Saved data entries
★ ★ ★ ★ ★

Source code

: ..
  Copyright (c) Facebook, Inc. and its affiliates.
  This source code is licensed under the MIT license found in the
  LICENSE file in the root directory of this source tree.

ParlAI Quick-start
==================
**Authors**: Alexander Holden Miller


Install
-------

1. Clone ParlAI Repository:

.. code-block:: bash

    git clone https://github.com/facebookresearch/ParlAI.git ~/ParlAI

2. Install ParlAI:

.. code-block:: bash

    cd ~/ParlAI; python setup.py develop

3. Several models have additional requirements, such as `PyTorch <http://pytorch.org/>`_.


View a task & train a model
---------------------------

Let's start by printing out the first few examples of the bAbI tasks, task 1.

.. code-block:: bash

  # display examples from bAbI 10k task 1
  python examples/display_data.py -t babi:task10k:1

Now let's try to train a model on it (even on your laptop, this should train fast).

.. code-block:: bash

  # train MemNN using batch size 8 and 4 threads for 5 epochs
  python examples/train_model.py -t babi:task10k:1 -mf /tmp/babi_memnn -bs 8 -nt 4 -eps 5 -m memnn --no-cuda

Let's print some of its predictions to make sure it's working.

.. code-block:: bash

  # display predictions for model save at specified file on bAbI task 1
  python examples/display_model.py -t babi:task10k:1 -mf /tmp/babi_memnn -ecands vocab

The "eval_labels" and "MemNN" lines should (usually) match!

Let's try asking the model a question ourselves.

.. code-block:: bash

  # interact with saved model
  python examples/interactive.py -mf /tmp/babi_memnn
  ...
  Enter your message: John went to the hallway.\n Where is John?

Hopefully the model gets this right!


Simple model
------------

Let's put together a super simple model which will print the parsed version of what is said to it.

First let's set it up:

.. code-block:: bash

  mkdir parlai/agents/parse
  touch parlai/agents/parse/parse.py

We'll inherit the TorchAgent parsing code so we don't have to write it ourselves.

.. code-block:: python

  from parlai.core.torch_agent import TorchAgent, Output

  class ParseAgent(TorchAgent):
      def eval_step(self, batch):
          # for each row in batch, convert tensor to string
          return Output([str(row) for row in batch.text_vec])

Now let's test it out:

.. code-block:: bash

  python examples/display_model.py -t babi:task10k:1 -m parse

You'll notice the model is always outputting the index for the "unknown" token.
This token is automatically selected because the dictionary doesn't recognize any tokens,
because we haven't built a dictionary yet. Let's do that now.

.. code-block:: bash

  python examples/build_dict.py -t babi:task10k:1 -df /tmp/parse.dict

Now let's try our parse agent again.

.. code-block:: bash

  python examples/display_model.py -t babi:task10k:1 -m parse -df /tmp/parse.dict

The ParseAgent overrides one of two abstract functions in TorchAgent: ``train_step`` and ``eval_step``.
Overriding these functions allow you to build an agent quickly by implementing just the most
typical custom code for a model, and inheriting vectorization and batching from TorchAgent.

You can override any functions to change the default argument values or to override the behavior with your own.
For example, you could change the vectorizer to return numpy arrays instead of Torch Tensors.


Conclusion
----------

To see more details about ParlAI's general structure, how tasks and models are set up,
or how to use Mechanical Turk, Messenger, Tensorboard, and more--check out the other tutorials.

★ ★ ★ ★ ★

Written task:
Extract the entries above verbatim.

Answer box:
Source code

: ..
  Copyright (c) Facebook, Inc. and its affiliates.
  This source code is licensed under the MIT license found in the
  LICENSE file in the root directory of this source tree.

ParlAI Quick-start
==================
**Authors**: Alexander Holden Miller


Install
-------

1. Clone ParlAI Repository:

.. code-block:: bash

    git clone https://github.com/facebookresearch/ParlAI.git ~/ParlAI

2. Install ParlAI:

.. code-block:: bash

    cd ~/ParlAI; python setup.py develop

3. Several models have additional requirements, such as `PyTorch <http://pytorch.org/>`_.


View a task & train a model
---------------------------

Let's start by printing out the first few examples of the bAbI tasks, task 1.

.. code-block:: bash

  # display examples from bAbI 10k task 1
  python examples/display_data.py -t babi:task10k:1

Now let's try to train a model on it (even on your laptop, this should train fast).

.. code-block:: bash

  # train MemNN using batch size 8 and 4 threads for 5 epochs
  python examples/train_model.py -t babi:task10k:1 -mf /tmp/babi_memnn -bs 8 -nt 4 -eps 5 -m memnn --no-cuda

Let's print some of its predictions to make sure it's working.

.. code-block:: bash

  # display predictions for model save at specified file on bAbI task 1
  python examples/display_model.py -t babi:task10k:1 -mf /tmp/babi_memnn -ecands vocab

The "eval_labels" and "MemNN" lines should (usually) match!

Let's try asking the model a question ourselves.

.. code-block:: bash

  # interact with saved model
  python examples/interactive.py -mf /tmp/babi_memnn
  ...
  Enter your message: John went to the hallway.\n Where is John?

Hopefully the model gets this right!


Simple model
------------

Let's put together a super simple model which will print the parsed version of what is said to it.

First let's set it up:

.. code-block:: bash

  mkdir parlai/agents/parse
  touch parlai/agents/parse/parse.py

We'll inherit the TorchAgent parsing code so we don't have to write it ourselves.

.. code-block:: python

  from parlai.core.torch_agent import TorchAgent, Output

  class ParseAgent(TorchAgent):
      def eval_step(self, batch):
          # for each row in batch, convert tensor to string
          return Output([str(row) for row in batch.text_vec])

Now let's test it out:

.. code-block:: bash

  python examples/display_model.py -t babi:task10k:1 -m parse

You'll notice the model is always outputting the index for the "unknown" token.
This token is automatically selected because the dictionary doesn't recognize any tokens,
because we haven't built a dictionary yet. Let's do that now.

.. code-block:: bash

  python examples/build_dict.py -t babi:task10k:1 -df /tmp/parse.dict

Now let's try our parse agent again.

.. code-block:: bash

  python examples/display_model.py -t babi:task10k:1 -m parse -df /tmp/parse.dict

The ParseAgent overrides one of two abstract functions in TorchAgent: ``train_step`` and ``eval_step``.
Overriding these functions allow you to build an agent quickly by implementing just the most
typical custom code for a model, and inheriting vectorization and batching from TorchAgent.

You can override any functions to change the default argument values or to override the behavior with your own.
For example, you could change the vectorizer to return numpy arrays instead of Torch Tensors.


Conclusion
----------

To see more details about ParlAI's general structure, how tasks and models are set up,
or how to use Mechanical Turk, Messenger, Tensorboard, and more--check out the other tutorials.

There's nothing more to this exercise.